Static Electricity and Strays
The pool party was already mid-level cringe when Maya spotted it—a scrawny calico cat perched on the fence like it owned everyone's awkwardness. She'd been hovering near the snack table for twenty minutes, trying to look natural and failing, watching Jay laugh with his friends by the water's edge. Her crush on him had survived eighth grade algebra and freshman year geometry, but somehow it couldn't survive a pool party without a swimsuit.
"Hey," said a voice behind her. "That cat looks like it's judging everyone."
Maya turned and it was Jay. Actual Jay, standing there with chlorinescent hair and that smile that made her stomach do something embarrassing. She opened her mouth but her brain was buffering.
"Yeah," she finally managed. "Solid judgment. 10/10."
He laughed. That was good, right? People laughed when things were funny.
"I'm Jay," he said, like she didn't spend every homeroom memorizing the back of his head.
"Maya. I mean, I know your name. We have bio together."
She wanted to die. This was it. This was how it ended.
But then the sky opened up—literally. Lightning cracked across the sky like someone taking a highlighter to the clouds, and suddenly everyone was screaming and grabbing towels and someone's Bluetooth speaker got knocked into the water with a tragic fizzle. Maya and Jay both bolted for the covered porch, and somehow they ended up pressed together in the corner while rain transformed the backyard into something resembling a disaster movie.
"That was cinematic," Jay said, his shoulder touching hers.
"Very main character energy," she agreed, trying to play it cool while her heart was doing something genuinely concerning.
And then—the cat.
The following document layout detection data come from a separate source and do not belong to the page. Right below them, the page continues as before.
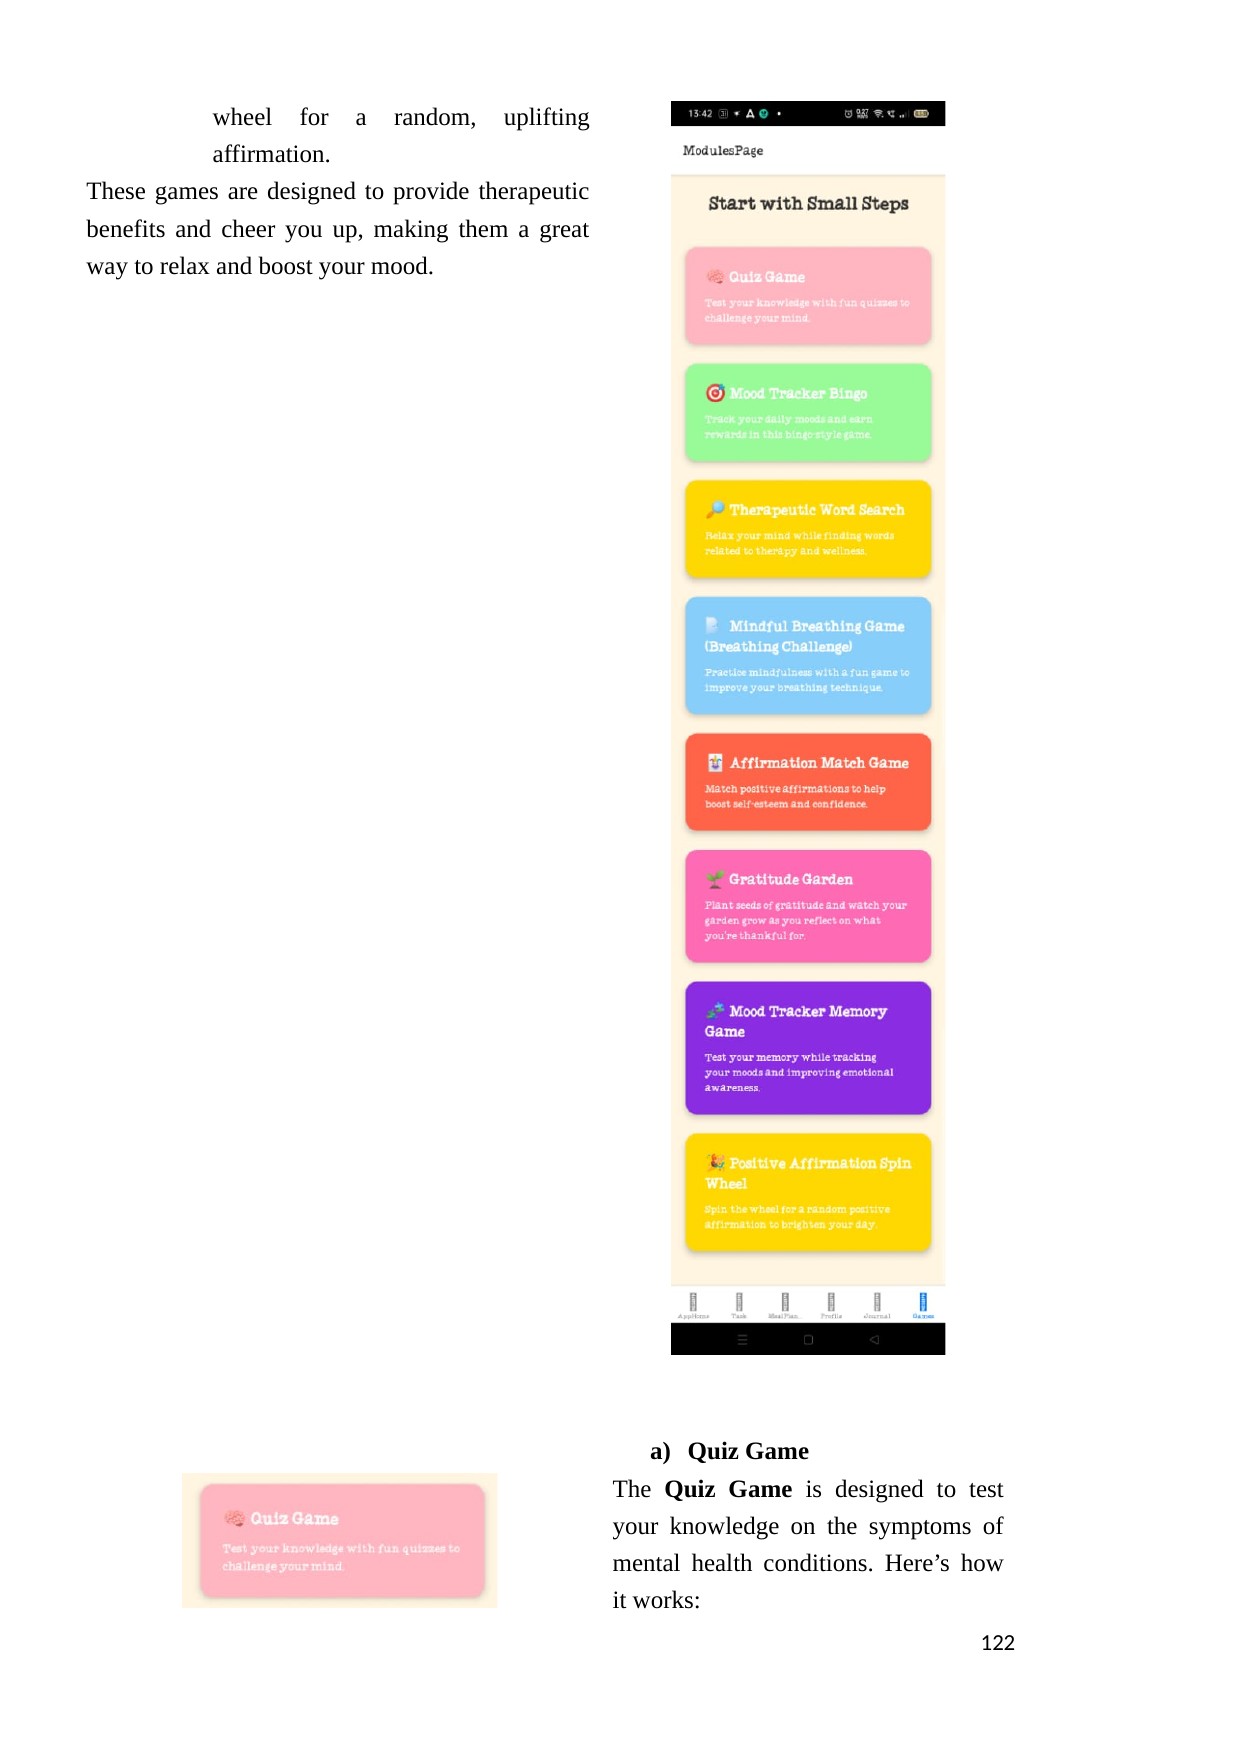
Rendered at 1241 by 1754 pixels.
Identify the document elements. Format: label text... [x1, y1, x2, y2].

table_cell [75, 1399, 601, 1622]
table_cell 9. Games Section The Games Section offers a variety of fun and relaxing games designed to boost your mood and help you feel better. Here’s what you’ll find: Games List: Quiz: Test your knowledge with a fun, interactive quiz. Mood Tracker Bingo: Play bingo and track your mood in an engaging way. Therapeutic Word Search: Relax while searching for calming words in a word search puzzle. Mindful Breathing Game: Practice breathing exercises through a calming game. Affirmation Match Game: Match positive affirmations to uplift your mindset. Gratitude Garden: Engage in a relaxing game that encourages gratitude. Mood Tracker Memory Game: Test your memory while tracking your mood. Affirmation Spin Wheel: Spin the wheel for a random, uplifting affirmation. These games are designed to provide therapeutic benefits and cheer you up, making them a great way to relax and boost your mood. [75, 102, 601, 1399]
picture [182, 1473, 498, 1608]
table_cell Quiz Game The Quiz Game is designed to test your knowledge on the symptoms of mental health conditions. Here’s how it works: Start the Game: Click on the Quiz Game tab to enter the game. You will be taken to the Home Screen of the quiz. On the Home Screen, click Start to begin the game. Answer the Questions: The game will present questions related to mental health symptoms. Select your answer to each question. After each question, you will see a message indicating whether your answer is correct or incorrect. [601, 1399, 1015, 1622]
table_cell [601, 102, 1015, 1399]
picture [671, 101, 946, 1355]
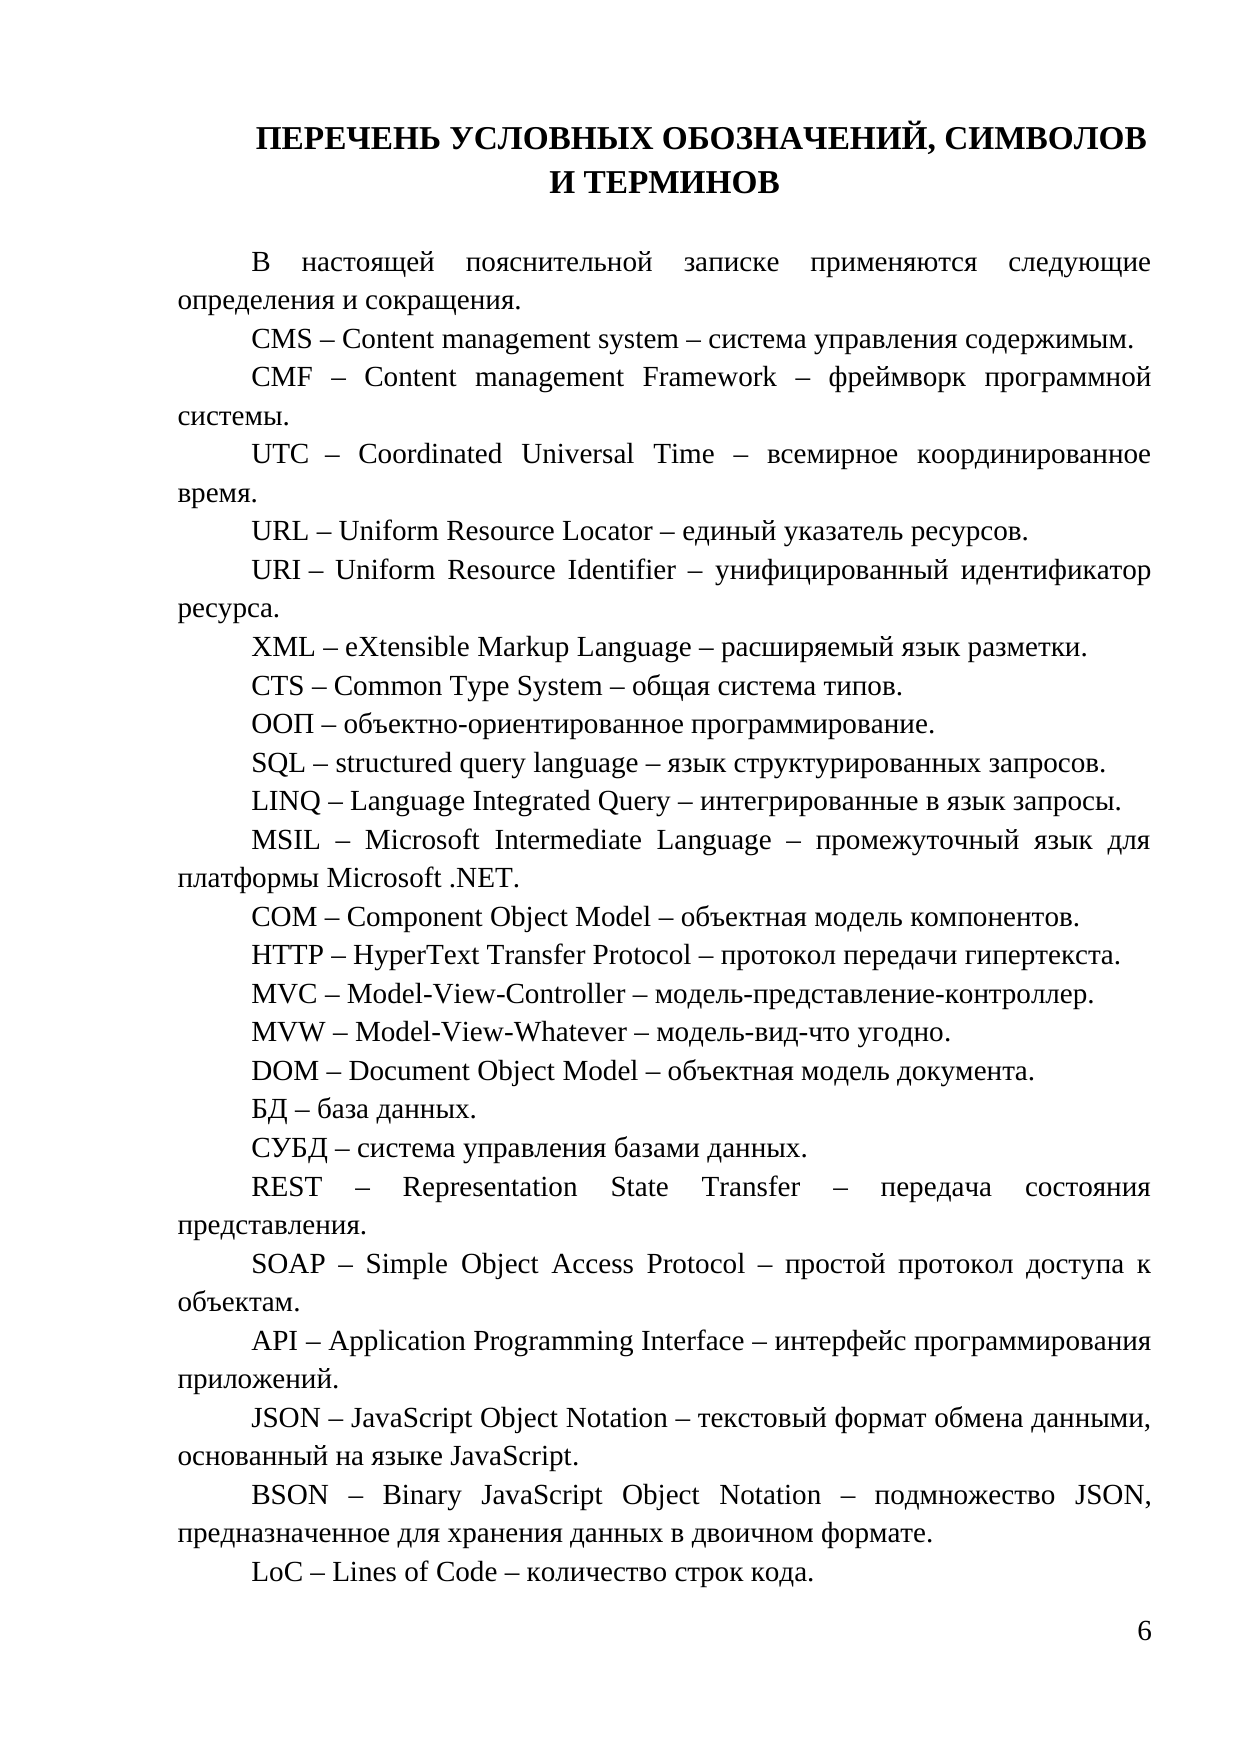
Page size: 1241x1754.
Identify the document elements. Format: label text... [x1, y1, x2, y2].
It had jumped down from the fence and was now sitting on the porch, looking completely unbothered by the storm or the chaos or the fact that it had just somehow orchestrated Maya's first actual conversation with Jay.
"Think it wants an invite?" Jay asked.
Maya looked at him, really looked at him, and saw something soft in his expression that she'd never noticed from the back of bio class.
"I think it was waiting for lightning," she said. "Best entrance."
He smiled again, but different this time. "Guess we both got lucky."